WAIT A MINUTE, DOES THIS SOUND FAMILIAR?! If it does, don't be surprised. This is happening in our country right now. While I am not certain that the writers of Zootopia had this in mind when writing their movie, this is almost identical to the actions of one candidate in this 2016 election: Donald Trump. That's right, an animated movie about anthropomorphic animals living in a big city is analogous to the U.S. presidential election. Let's examine the similarities between Bellwether and Trump. Both are likable and relatable, Bellwether because she speaks for the little guy and represents the general population and Trump because he is funny and isn't afraid to say what he thinks.
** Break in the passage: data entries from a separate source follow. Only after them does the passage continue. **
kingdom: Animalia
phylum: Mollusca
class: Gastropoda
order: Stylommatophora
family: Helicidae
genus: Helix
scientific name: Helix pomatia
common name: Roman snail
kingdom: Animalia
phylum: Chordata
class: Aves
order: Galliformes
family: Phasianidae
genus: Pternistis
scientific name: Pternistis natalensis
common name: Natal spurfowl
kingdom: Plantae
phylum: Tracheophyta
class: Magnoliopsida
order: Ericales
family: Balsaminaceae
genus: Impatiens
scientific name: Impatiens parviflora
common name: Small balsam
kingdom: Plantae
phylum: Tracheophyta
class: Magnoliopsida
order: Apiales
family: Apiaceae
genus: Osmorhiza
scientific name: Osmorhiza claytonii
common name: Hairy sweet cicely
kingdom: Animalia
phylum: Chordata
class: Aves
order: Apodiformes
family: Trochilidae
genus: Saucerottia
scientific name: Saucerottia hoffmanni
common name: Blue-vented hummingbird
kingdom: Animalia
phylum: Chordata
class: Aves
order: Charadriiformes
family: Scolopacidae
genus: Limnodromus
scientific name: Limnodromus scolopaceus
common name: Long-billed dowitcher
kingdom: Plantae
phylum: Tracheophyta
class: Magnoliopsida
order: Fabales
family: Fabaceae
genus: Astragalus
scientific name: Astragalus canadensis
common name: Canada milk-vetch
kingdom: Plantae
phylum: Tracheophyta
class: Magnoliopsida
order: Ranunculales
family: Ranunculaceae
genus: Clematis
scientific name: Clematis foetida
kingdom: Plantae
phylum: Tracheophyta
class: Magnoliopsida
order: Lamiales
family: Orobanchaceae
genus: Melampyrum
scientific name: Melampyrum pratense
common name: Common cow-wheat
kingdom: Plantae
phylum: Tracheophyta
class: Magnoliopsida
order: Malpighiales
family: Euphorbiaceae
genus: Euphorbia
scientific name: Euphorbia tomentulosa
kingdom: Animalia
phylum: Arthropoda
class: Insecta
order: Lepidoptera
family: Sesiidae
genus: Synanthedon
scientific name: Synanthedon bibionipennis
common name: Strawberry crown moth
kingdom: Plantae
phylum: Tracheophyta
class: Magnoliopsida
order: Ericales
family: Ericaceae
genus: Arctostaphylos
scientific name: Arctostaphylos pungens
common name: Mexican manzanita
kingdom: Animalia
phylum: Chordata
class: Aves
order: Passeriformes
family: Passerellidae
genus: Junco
Both try to unite the majority against a minority. Both use fear as a way to isolate the minority. Both use single examples of bad members of the minority to isolate the whole group. Bellwether used "savage" predators to demonize predators, while Trump uses examples of "Mexican rapists and criminals" to demonize Mexicans and examples of "Muslim terrorists" to demonize Muslims. Time will tell if Zootopia's messages reach the public.